Even on the calmest of days, the wind is blowing. It’s a fact those in the wind energy industry say people have a difficult time understanding.
Thousands of wind turbines around the country, including here in Maine, work to catch that wind and turn it into electricity that powers our homes, businesses and even some of our cars.
The brightest minds in the wind industry – among them, Sen. Angus King – are in town for a two-day American Wind Energy Association (AWEA) summit, discussing how to do wind better.
“This industry should take pride in the fact that you’re contributing to the resolution of a worldwide problem,” King told the group. ”Every now and then, I just want you to stop and think about the fact that you’re in a business that is very important for the future of this country.”
Senator King, sharing a YouTube video of the Greenland Ice Melt produced by NOAA, told the group that once the ice melts completely, “the oceans will rise 25 feet.”
“Phoenix, which has been averaging 110 degrees will grow hotter, and thousands upon thousands of refugees will be forced to move to North America Europe,” King said.
The senator called alternative energy critical pieces to saving the earth. “Fortunately, the technology in your industry, in solar, in electrical vehicles, in batteries and storage seems to be coming together at the right moment.”
And according to Peter Kelley, Vice President of Public Affairs for AWEA, it’s also coming in at a better price. “The cost has gone down so much that we’re now 66 percent cheaper than 6 years ago,” explained Kelley, “so people are just now catching up with the fact that this is not just good for the environment, it’s good for the economy.”
Wind has quickly become a mainstream source of power, bringing jobs to towns and creating careers that didn’t exist a quarter century ago. “The fastest growing job in the country is wind turbine technician and that means the young people can get a job back home rather than leave home for employment,” Kelley added.
And, according to experts, Maine plays a critical role in meeting clean energy goals of the region.
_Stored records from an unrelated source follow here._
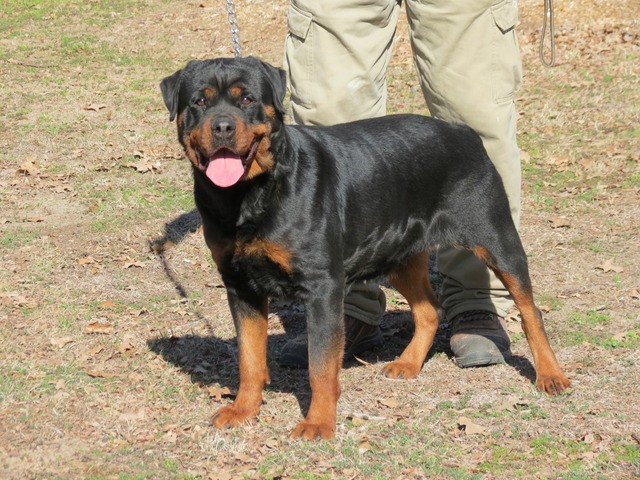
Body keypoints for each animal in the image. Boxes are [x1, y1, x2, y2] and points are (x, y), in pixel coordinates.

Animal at [161, 55, 568, 438]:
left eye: (246, 99)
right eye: (199, 101)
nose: (222, 126)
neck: (249, 195)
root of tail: (464, 131)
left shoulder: (323, 286)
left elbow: (321, 366)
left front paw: (318, 423)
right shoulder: (240, 284)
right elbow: (248, 358)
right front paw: (243, 411)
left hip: (496, 237)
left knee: (530, 310)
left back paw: (551, 375)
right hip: (399, 255)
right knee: (429, 310)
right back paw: (408, 363)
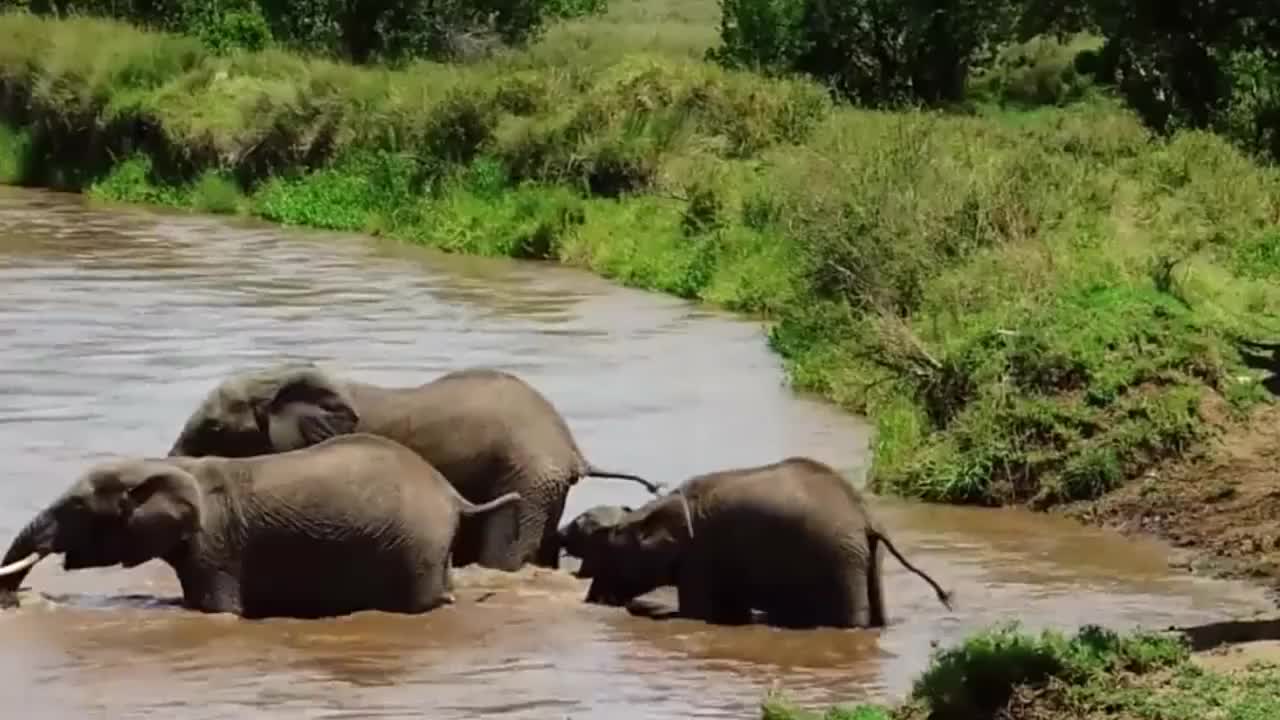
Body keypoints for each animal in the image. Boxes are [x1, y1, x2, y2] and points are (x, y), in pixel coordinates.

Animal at [0, 433, 523, 619]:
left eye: (76, 508)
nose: (15, 602)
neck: (161, 469)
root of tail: (453, 495)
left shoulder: (216, 546)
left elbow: (217, 611)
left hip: (415, 544)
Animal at [567, 456, 954, 629]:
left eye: (613, 557)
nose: (595, 601)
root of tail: (867, 519)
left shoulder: (700, 556)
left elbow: (700, 613)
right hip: (865, 559)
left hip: (840, 559)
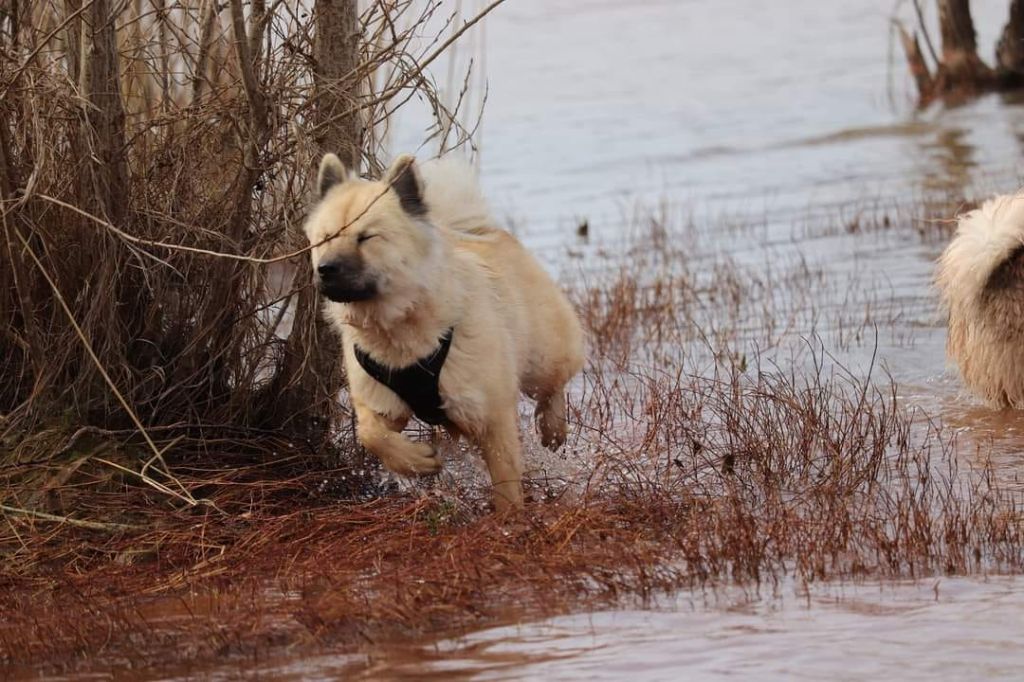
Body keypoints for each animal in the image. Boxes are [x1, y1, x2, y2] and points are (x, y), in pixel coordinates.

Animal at [303, 151, 585, 507]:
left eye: (366, 237)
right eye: (325, 238)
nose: (325, 269)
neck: (400, 330)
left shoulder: (490, 415)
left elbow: (506, 482)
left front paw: (510, 518)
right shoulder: (380, 400)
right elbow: (371, 435)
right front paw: (417, 462)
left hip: (542, 359)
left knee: (554, 385)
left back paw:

Due to the state’s geography and sheer land mass, Executive Director of Renewable Energy New England (RENEW) Francis Pullaro says it’s also superior to other New England states in generating both wind and solar energy. “Particularly Connecticut and Rhode Island have limited opportunities to build wind and solar on land because of their small size and big populations, so they’re really dependent on Maine as a resource for clean energy.”
One hurdle, they say, is convincing the public that though there are days without wind, the wind is always blowing at higher levels where the enormous turbine blades reach. The average turbine reaches 150 feet in height and the largest stretch over 400 feet, towering over treelines and dwarfing telephone polls below.
Sen. King has a deep background in the wind industry. In 2007, he formed Independence Wind, a 22-turbine, 50-megawatt wind farm in Oxford County. He sold his share of the company when he ran for US Senate.
On Capitol Hill, King says he’s had to deal with an array of wind naysayers creatively. He developed a double-sided, laminated card he calls ‘Climate Change in a Nut Shell’. The card provides historical facts and graphs on CO2 in our atmosphere and temperatures through time. “What it is is just two pieces of data that convinced me and it’s a good way to convince people who are sort of saying, ‘well, the science is sort of unclear’ – his is just data.”
King says he has posted the card and information on his US Senate website. Before heading out of the summit, he told the energy leaders from the six New England states, “this industry should take pride in the fact that you’re contributing to the resolution of a worldwide problem.”
The American Wind Energy Association conference runs through Wednesday afternoon in South Portland.